--- PASSAGE SHOWN ---
_____
Wine presents itself as a wonderful pairing for nearly all dishes globally from meats to cheeses, desserts to salads. It comes in many styles to include still and sparkling as well colours from white to dark red mostly though the likes of blue, orange, brown and more will be seen. You can also select your sweetness and acidic levels with wines which further increases the styles of foods it can pair with. Wine is made globally both within the southern and northern hemispheres, with popular wine producing countries that include Italy, France, Spain, Australia, Argentina, South Africa and USA.
Many of us will enjoy a glass of wine to relax to or even quite the opposite, to party to, the setting helps us to appreciate it even more. We can maximise a wine’s qualities when we are served it at the correct temperature, within the perfect glass and when our palate is fresh and most assertive.
Pairing wine with foods allows it to work in a very different way. Depending on the style of food, wine can perform very differently and aid plus enhance our tasting experience by showing alternative flavours. Wines can also refresh / cleanse the palate in between servings.
Curry is one such cuisine style that is a wonderful pairing for wine. Though many of us will know of, and most likely to have experienced in our younger socialising years, curry being served with beer / larger, in more recent years the trend is them to be served with fine wines. Many Asian cuisine restaurants across the UK will likely have a wine menu alongside the food menu to offer guests many styles to choose from.
“The story of curry goes all the way back to the Indus Valley Civilisation. This culture in the Northwest of Asia dates back to the time between 3300 BCE to 1300 BCE. Archaeologists have found evidence that they used a mortar and a pestle to blend spices such as cumin, fennel and tamarind pods and mixed them with their food. Another spice that is related to the Indian subcontinent and South Asia is black pepper, which was first introduced all the way back in 2000 BCE.” source curryculture
Though of course curry belongs to Asia, it is also looked upon as a very traditional dish here amongst us Brits. Alongside imported cuisine styles and popular takeaways including pizza, Chinese and burgers we see curry as one of the most popular dishes favoured by people up and down the country. With over 9,000 curry houses to choose from across the UK, we have a variety of styles and variations to enjoy. Many of the curries we see served in the UK have been adapted to our preferences, though there are many restaurants and chefs offering the chance to experience original home recipes.
We are able to enjoy curry at ease here from restaurants to takeaways, frozen ready made meals to sauces in a jar. We can also visit our local Asian food store and purchase ingredients to make our own homemade curries.
_____
--- CHALLENGES ---
• A. From the records, pull out the lines starting at the one containing "class: Liliopsida" and ending after the one containing "state / province: South Carolina", copying them without any change.
• B. Carry on the text about pairing wine with curry, starting right after its final sentence.
The text and the records were taken from unrelated sources.
_____
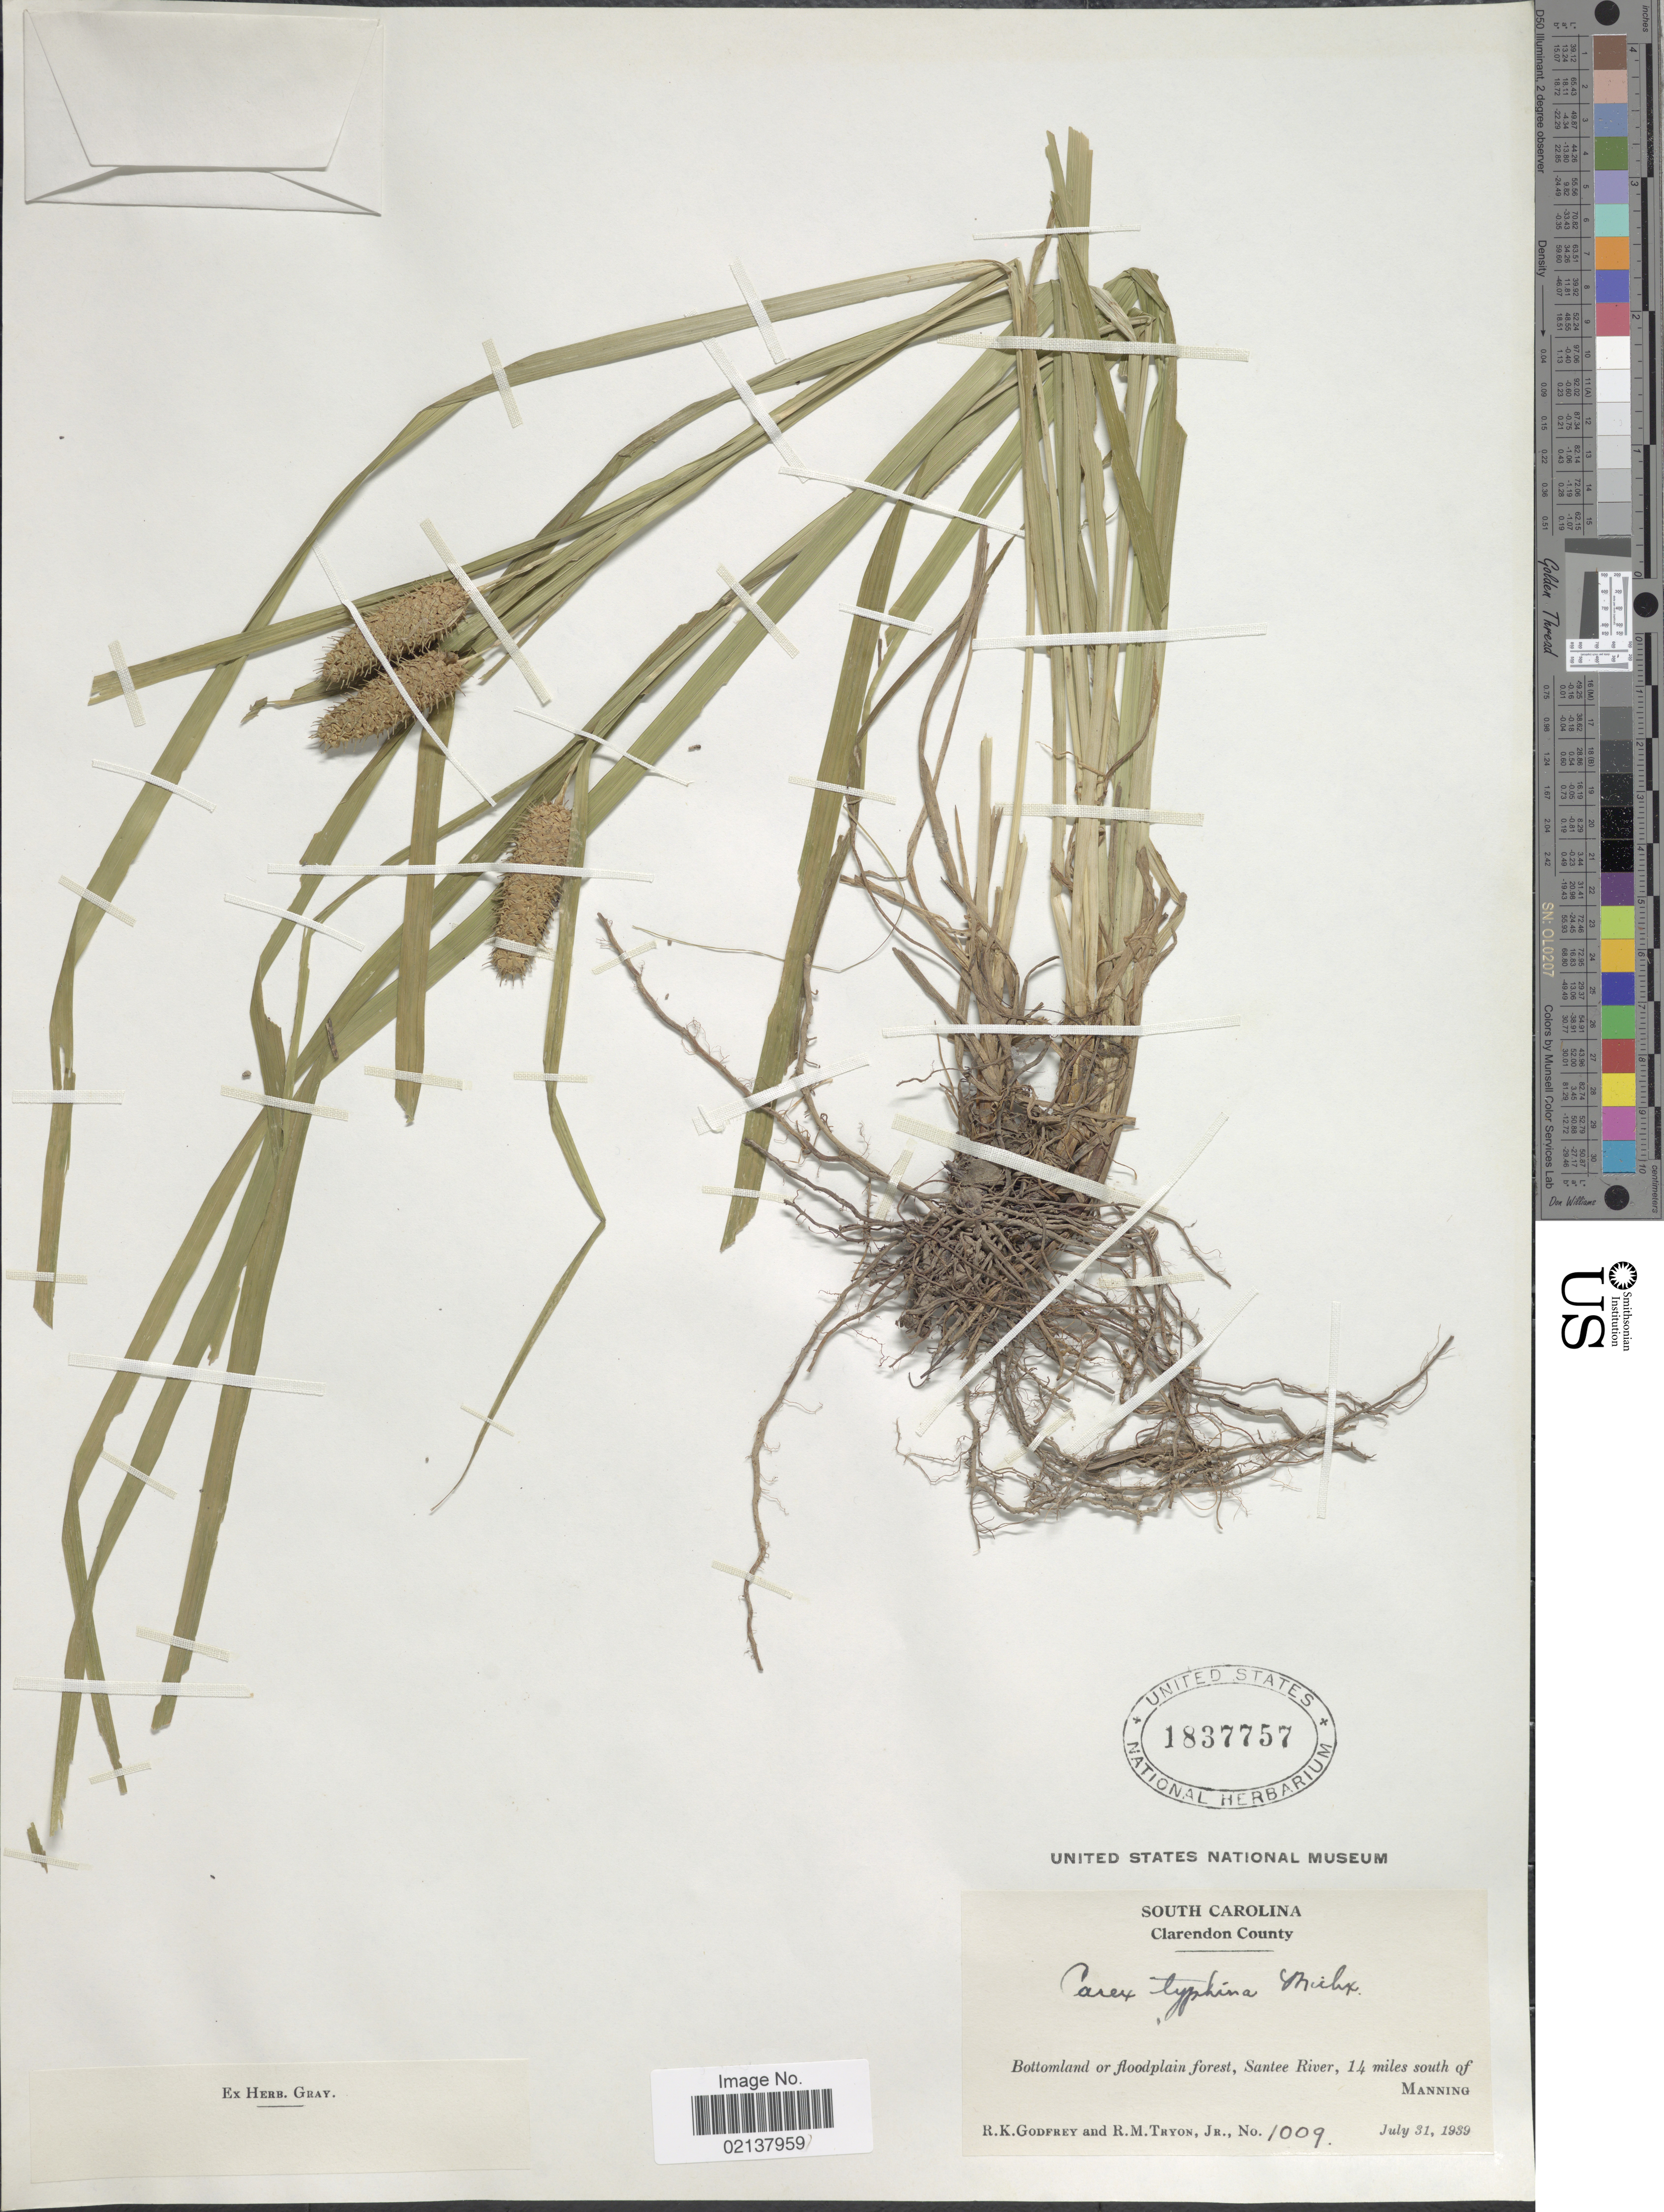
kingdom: Plantae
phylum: Tracheophyta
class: Liliopsida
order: Poales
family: Cyperaceae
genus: Carex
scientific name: Carex typhina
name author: Michx.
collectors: R. K. Godfrey & R. M. Tryon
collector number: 1009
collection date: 1939-07-31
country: United States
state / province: South Carolina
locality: South Carolina, Bottomland or floodflain forest, Santee River, 14 miles south of Manning. Clarendon County.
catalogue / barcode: US 1837757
_____
--- RESULTS OF THE TASKS ---
• A.
class: Liliopsida
order: Poales
family: Cyperaceae
genus: Carex
scientific name: Carex typhina
name author: Michx.
collectors: R. K. Godfrey & R. M. Tryon
collector number: 1009
collection date: 1939-07-31
country: United States
state / province: South Carolina

• B.
Curry is made to be very easily understood with each having its own title which many are household names such as Tikka Masala, Korma, Vindaloo, Jalfrezi, Madras, Balti, Dansak and many more. Each curry is also open to vegetarian and vegan options as well as popular meats such as chicken, beef, lamb and king prawn. Creamy to dry sauces, sweet to hot & spicy – Curry really does give us a grand selection to choose from.
“Which is the best wine for curry? This is a great question of which there are many answers and of course lots are down to personal preferences. I have reviewed many wine menus of curry restaurants (example Indian Accent) and for me the better style of wine for curry is that of black grapes such as rosé and reds (still or sparkling). The ideal partner for curry is sparkling rosé wines including Champagne, ideally Brut style so not too sweet neither too dry – You are looking for a crisp, fresh rosé with delicate expression of red berry fruits and a decent acidity.” Christopher Walkey
Wine is another item that we have a great selection of here in the UK. Not only do we now produce our very own fine labels, thanks to high street stores, supermarkets and online sales platforms, we can choose from countless labels from across the globe. One such fine style of wine suitable for pairing with many curry dishes, especially those which are spicy / hot, is rosé sparkling wine.
Rosé Sparkling Wines are made globally though for this article I have decided to go with an example from Slovenia. The capital of the country, Ljubljana, holds restaurants that serve Asian cuisine and back in 2013 The Curry Life Taste of Britain Festival travelled to Ljubljana to introduce its inhabitants to British-Asian cuisine.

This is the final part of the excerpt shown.